Resources for Kesubos 94

1.     The גמרא suggests that the case where the חכמים and בן ננס disagree is where there are multiple wives whose כתובות are on different days and before the last wife collected her כתובה they, according to רש"י, found out that the piece of land that had been given to the first wife was stolen. No claim had yet been made but a claim would eventually come. The מחלוקת is do we say מה שגבה בעל חוב מאוחר גבה and if the fourth wife takes the last piece of land she’ll be able to keep it or not. תוספות asks that if the last wife hadn’t been גובה yet then why do we allow her to take the land and come into this מחלוקת? If we know the first piece of land was stolen, why don’t we just give the remaining piece of land to the first wife! Therefore תוספות has a different פּשט. The שיטה מקובצת brings from רבינו יונה that רש"י understood that this is exactly like the case on צ"ג ע"א of יצאו עליה עסיקין where once the person is קונה we don’t just undue the sale because there are rumors that its stolen. Similarly, in our case we would tell the first wife that since she was already גובה, אחוי טירפך! The ריטב"א who agrees with תוספות seems to implicitly address this and says that רש"י said it is known that it was stolen and that’s as if it was already collected by ב"ד.

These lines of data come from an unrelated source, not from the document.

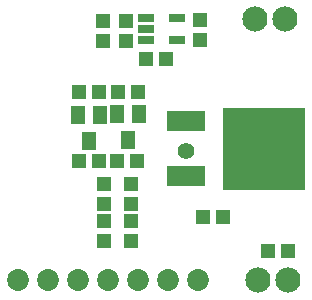
<source format=gts>
G75*
G70*
%OFA0B0*%
%FSLAX24Y24*%
%IPPOS*%
%LPD*%
%AMOC8*
5,1,8,0,0,1.08239X$1,22.5*
%
%ADD10R,0.0513X0.0474*%
%ADD11R,0.0552X0.0297*%
%ADD12R,0.2718X0.2718*%
%ADD13R,0.1261X0.0710*%
%ADD14C,0.0840*%
%ADD15C,0.0730*%
%ADD16R,0.0474X0.0631*%
%ADD17R,0.0474X0.0513*%
%ADD18C,0.0555*%
D10*
X004535Y006380D03*
X004535Y007050D03*
X004555Y007620D03*
X004555Y008290D03*
X005455Y008290D03*
X005455Y007620D03*
X005435Y007050D03*
X005435Y006380D03*
X007841Y007205D03*
X008510Y007205D03*
X010021Y006055D03*
X010690Y006055D03*
X006620Y012445D03*
X005951Y012445D03*
X004508Y013070D03*
X004508Y013739D03*
D11*
X005944Y013829D03*
X005944Y013455D03*
X005944Y013081D03*
X006967Y013081D03*
X006967Y013829D03*
D12*
X009897Y009455D03*
D13*
X007298Y008570D03*
X007298Y010381D03*
D14*
X009575Y013785D03*
X010575Y013785D03*
X010696Y005086D03*
X009696Y005086D03*
D15*
X001695Y005085D03*
X002695Y005085D03*
X003695Y005085D03*
X004695Y005085D03*
X005695Y005085D03*
X006695Y005085D03*
X007695Y005085D03*
D16*
X005345Y009745D03*
X004971Y010611D03*
X004419Y010608D03*
X004045Y009742D03*
X003671Y010608D03*
X005719Y010611D03*
D17*
X005680Y011375D03*
X005011Y011375D03*
X004380Y011375D03*
X003711Y011375D03*
X003721Y009045D03*
X004390Y009045D03*
X004981Y009065D03*
X005650Y009065D03*
X005290Y013070D03*
X005290Y013739D03*
X007755Y013767D03*
X007755Y013098D03*
D18*
X007295Y009385D03*
M02*

</source>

2.     The גמרא brings a מחלוקת between רב ושמואל in a case where two שטרות were given to two different people with the exact same date and the exact same piece of land. רב says we say יחלוקו and שמואל says we say שודא דדייני. The גמרא explains that their מחלוקת is based on whether you say עדי חתימה כרתי or עדי מסירה כרתי.  רש"י, תוספות and many other ראשונים hold that our גמרא is specifically talking about a sale or gift of land, but if it was a loan then the דין would be יחלוקו according to everyone as we see from our משנה that if many women have a כתובה that has the same date they split it. This is also the opinion of the רי"ף. However, the רי"ף brings רבינו חננאל who disagrees and says that the מחלוקת רב ושמואל is even in a case of a loan. The ר"ן agrees with the רי"ף but doesn’t see any proof from our משנה since our משנה may be going like ר"מ. However, the reason he says that everyone will have to agree by a loan that the דין is יחלוקו is because the שעבוד קרקע is based on the קול that a שטר creates, and the  קול only speaks as loud as the words of the שטר so the שעבוד can only be from the date of the שטר and one person having gotten the שטר earlier or later would not be relevant. However, one can still argue that the שעבוד is only relevant for לקוחות but to collect from the borrower himself the שטר’s date should not be the only relevant item. However, the רי"ף’s שיטה is that there is no דין קדימה by a מלוה בעל פּה. The ר"ח however holds there is a דין קדימה which is why he holds the מחלוקת of our גמרא is still relevant even by a case of a loan. Interestingly, the מחבר in סימן ק"ד סעיף ח paskens that if many שטרי הלוואה all have the same day then the דין is יחלוקו, yet he also paskens that there is קדימה by a מלוה בעל פּה which should be an impossibility. The ש"ך there asks this question and leaves it as a צ"ע. However, the קצות there answers that the ר"ן is similar to תוספות in  ד"ה שני שטרות but that is not the only פּשט in the גמרא. ר"ת quoted by תוספות in  ד"ה לימא says that the reason שמואל says שודא is because it is possible that the דיין will happen to give it to the right guy. However, יחלוקו guarantees cheating someone some amount since שמואל holds עדי מסירה כרתי and he certainly wouldn’t have given the same thing at the same time to both people in front of each other. However, by a loan we are afraid we will give it to the wrong guy so שלא תנעול דלת we say יחלוקו. The מחבר fits perfectly with this שיטה.